In this paper, we present evidence that the opposite belief—an unduly pessimistic view of what monetary policy can accomplish—has been a more important source of policy errors and poor outcomes over the history of the Federal Reserve. At various times in the 1930s, faced with the Great Depression, Federal Reserve officials believed that the power of monetary policy to combat the downturn or stimulate recovery was minimal. In both the mid- and late 1970s, faced with high inflation, policymakers believed that monetary policy could not reduce inflation at any reasonable cost.
And there is evidence that in the past few years, faced with high unemployment and a weak recovery, monetary policymakers believed that policy was relatively weak and potentially costly. In each episode, the belief that monetary policy was ineffective led to a marked passivity in policymaking.

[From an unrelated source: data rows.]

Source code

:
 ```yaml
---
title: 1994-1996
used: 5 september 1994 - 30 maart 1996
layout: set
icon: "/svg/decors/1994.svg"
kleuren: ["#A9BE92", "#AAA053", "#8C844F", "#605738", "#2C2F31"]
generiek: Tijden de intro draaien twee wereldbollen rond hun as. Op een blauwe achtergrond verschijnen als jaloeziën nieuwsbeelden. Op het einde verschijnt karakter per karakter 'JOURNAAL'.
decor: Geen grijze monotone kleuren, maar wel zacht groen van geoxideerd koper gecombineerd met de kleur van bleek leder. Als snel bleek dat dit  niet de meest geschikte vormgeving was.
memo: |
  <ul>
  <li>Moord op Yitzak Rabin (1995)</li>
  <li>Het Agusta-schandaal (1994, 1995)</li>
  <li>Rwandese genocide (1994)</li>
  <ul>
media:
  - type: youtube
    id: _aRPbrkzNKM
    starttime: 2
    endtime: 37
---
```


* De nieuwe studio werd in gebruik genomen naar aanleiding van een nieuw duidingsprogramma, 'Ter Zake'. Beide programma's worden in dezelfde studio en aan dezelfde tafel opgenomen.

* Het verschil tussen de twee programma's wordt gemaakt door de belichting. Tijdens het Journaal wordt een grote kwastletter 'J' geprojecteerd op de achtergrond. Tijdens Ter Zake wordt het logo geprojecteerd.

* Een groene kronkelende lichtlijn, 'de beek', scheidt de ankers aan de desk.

Romer and Romer pointedly criticize Fed Chairman Ben Bernanke and other Fed board members for their public views, mildly reminiscent of the 1930s Fed, that “monetary policy tools are not very effective and potentially costly.” As such, they are encouraged by the recent Fed move to target unemployment and indefinitely continue its bond buying strategy until that target is hit as long as inflation remains anchored. (Christina Romer has advocated the Fed switch to NGDP level targeting, so this is hardly surprising.) Romer and Romer:
The view that hubris can cause central bankers to do great harm clearly has an important element of truth. A belief that monetary policy can achieve something it cannot—such as stable low inflation together with below-normal unemployment—can lead to the pursuit of reckless policies that do considerable damage.
But the hundred years of Federal Reserve history show that humility can also cause large harms. In the 1930s, excessive pessimism about the power of expansionary monetary policy and about its potential costs caused monetary policymakers to do little to combat the Great Depression or promote recovery. I … We have stressed that it is too soon to reach conclusions about recent developments. But, faced with persistent high unemployment and below-target inflation, beliefs that the benefits of expansion are small and the costs potentially large appear to have led monetary policymakers to eschew more aggressive expansionary policy in much of 2010 and 2011. In hind-sight, these beliefs may be judged too pessimistic. …

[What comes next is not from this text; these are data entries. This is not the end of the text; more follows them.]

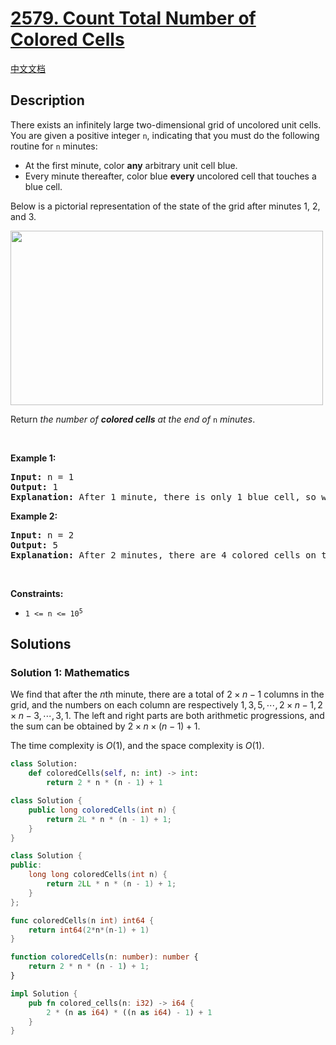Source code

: # [2579. Count Total Number of Colored Cells](https://leetcode.com/problems/count-total-number-of-colored-cells)

[中文文档](/solution/2500-2599/2579.Count%20Total%20Number%20of%20Colored%20Cells/README.md)

<!-- tags:Math -->

## Description

<p>There exists an infinitely large two-dimensional grid of uncolored unit cells. You are given a positive integer <code>n</code>, indicating that you must do the following routine for <code>n</code> minutes:</p>

<ul>
	<li>At the first minute, color <strong>any</strong> arbitrary unit cell blue.</li>
	<li>Every minute thereafter, color blue <strong>every</strong> uncolored cell that touches a blue cell.</li>
</ul>

<p>Below is a pictorial representation of the state of the grid after minutes 1, 2, and 3.</p>
<img alt="" src="./images/example-copy-2.png" style="width: 500px; height: 279px;" />
<p>Return <em>the number of <strong>colored cells</strong> at the end of </em><code>n</code> <em>minutes</em>.</p>

<p>&nbsp;</p>
<p><strong class="example">Example 1:</strong></p>

<pre>
<strong>Input:</strong> n = 1
<strong>Output:</strong> 1
<strong>Explanation:</strong> After 1 minute, there is only 1 blue cell, so we return 1.
</pre>

<p><strong class="example">Example 2:</strong></p>

<pre>
<strong>Input:</strong> n = 2
<strong>Output:</strong> 5
<strong>Explanation:</strong> After 2 minutes, there are 4 colored cells on the boundary and 1 in the center, so we return 5. 
</pre>

<p>&nbsp;</p>
<p><strong>Constraints:</strong></p>

<ul>
	<li><code>1 &lt;= n &lt;= 10<sup>5</sup></code></li>
</ul>

## Solutions

### Solution 1: Mathematics

We find that after the $n$th minute, there are a total of $2 \times n - 1$ columns in the grid, and the numbers on each column are respectively $1, 3, 5, \cdots, 2 \times n - 1, 2 \times n - 3, \cdots, 3, 1$. The left and right parts are both arithmetic progressions, and the sum can be obtained by $2 \times n \times (n - 1) + 1$.

The time complexity is $O(1)$, and the space complexity is $O(1)$.

<!-- tabs:start -->

```python
class Solution:
    def coloredCells(self, n: int) -> int:
        return 2 * n * (n - 1) + 1
```

```java
class Solution {
    public long coloredCells(int n) {
        return 2L * n * (n - 1) + 1;
    }
}
```

```cpp
class Solution {
public:
    long long coloredCells(int n) {
        return 2LL * n * (n - 1) + 1;
    }
};
```

```go
func coloredCells(n int) int64 {
	return int64(2*n*(n-1) + 1)
}
```

```ts
function coloredCells(n: number): number {
    return 2 * n * (n - 1) + 1;
}
```

```rust
impl Solution {
    pub fn colored_cells(n: i32) -> i64 {
        2 * (n as i64) * ((n as i64) - 1) + 1
    }
}
```

<!-- tabs:end -->

<!-- end -->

One possible conclusion is that a central banker should have a balance of humility and hubris. A central banker needs to have a sound knowledge of both the limitations and the powers of monetary policy. Thus, the most important characteristic to look for in central bankers is not their inherent optimism or pessimism about the effectiveness of monetary policy, but rather their understanding of how the economy works and the possible contribution of policy.
The Romer and Romer paper is part of the annual meeting of the American Economic Association. The duo also write another excellent paper on monetary policy, “Friedman and Schwartz’s Monetary Explanation of the Great Depression: Old Challenges and New Evidence.” In it, Romer and Romer establish a link between monetary shocks and expectations of deflation in the central years of the downturn—1930 and 1931–by examining the business press of the era:
We find evidence that these professional observers did indeed expect deflation in substantial part because of Federal Reserve behavior and monetary contraction. This suggests that monetary shocks in the Depression may have affected output and employment by raising real interest rates.